At that point, the Jet/ACE rules apply. This means that we can swap the high and low values and the BETWEEN statement will still output three records.
Note that if we apply the Round() function to the literal values 4 and 2 that it would not be enough to force the query to be evaluated within the Jet/ACE engine.
I want to emphasize that I am not advocating that you use the technique in Query3 to get the Jet/ACE BETWEEN behavior. That approach will be horribly inefficient, especially if you are dealing with a large production table.
This is a gotcha that could easily be missed by the most advanced Access developers. In fact, until about two days ago, I was not aware this difference in behavior between Jet/ACE and SQL Server even existed. (Thanks for the heads up, Gustav!)
This is an important gotcha to be aware of, especially if you are migrating your project from an Access backend to a SQL Server backend.
Why This Matters in Two Words: Logic Errors
These probably seem like simple little errors that are easy to fix.
And, in truth, they are easy to fix...IF YOU KNOW THAT THEY EXIST AS ERRORS. The problem is that all the "bad code" samples from above are logic errors.

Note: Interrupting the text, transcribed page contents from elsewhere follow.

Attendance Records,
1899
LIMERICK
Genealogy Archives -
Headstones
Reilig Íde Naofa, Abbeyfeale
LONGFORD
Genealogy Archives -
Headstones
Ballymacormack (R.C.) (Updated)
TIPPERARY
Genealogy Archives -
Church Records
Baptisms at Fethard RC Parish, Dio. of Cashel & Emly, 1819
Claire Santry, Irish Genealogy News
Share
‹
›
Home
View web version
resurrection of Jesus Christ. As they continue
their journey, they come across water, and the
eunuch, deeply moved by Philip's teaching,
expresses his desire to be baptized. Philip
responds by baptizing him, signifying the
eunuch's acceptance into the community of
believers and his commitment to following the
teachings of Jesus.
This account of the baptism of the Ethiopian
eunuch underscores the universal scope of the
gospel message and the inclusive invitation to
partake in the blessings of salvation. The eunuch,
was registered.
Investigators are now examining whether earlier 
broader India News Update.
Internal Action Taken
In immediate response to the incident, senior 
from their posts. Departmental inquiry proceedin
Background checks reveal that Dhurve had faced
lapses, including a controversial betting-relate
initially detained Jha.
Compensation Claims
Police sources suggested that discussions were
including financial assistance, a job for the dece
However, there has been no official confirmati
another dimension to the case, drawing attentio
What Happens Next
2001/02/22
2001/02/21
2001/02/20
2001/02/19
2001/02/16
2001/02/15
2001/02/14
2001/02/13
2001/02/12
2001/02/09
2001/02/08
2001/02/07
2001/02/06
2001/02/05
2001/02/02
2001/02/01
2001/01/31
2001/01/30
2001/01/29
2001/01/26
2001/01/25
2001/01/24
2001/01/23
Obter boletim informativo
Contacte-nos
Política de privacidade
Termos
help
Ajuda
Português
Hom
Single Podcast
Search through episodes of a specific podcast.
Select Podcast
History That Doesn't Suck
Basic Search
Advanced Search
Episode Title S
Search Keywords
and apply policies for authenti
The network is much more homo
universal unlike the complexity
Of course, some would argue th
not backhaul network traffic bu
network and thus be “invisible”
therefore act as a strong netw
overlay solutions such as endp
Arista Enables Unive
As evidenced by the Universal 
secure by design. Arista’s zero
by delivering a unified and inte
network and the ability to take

And there is a reason that I list logic errors as the most expensive types of errors:
- Syntax errors
- Compile errors
- Misunderstood requirements (before you start writing code)
- Automated test errors (i.e., failing tests)
- Runtime errors
- Misunderstood requirements (after you've written the code)
- Logic errors
Why are logic errors so expensive? It's because they can go undetected for so long.
Take this sample from above:
WHERE CreatedAt BETWEEN #11/1/2021# AND #11/30/2021#
How long do you suppose your users could run a monthly change report before they realized that they were always missing the final day of the month? What if it's a summary report and the user is only checking total record counts? That sort of error could go undetected for months or even years.
So, take these gotchas seriously. If you get this stuff wrong at the beginning, you might never realize your mistake.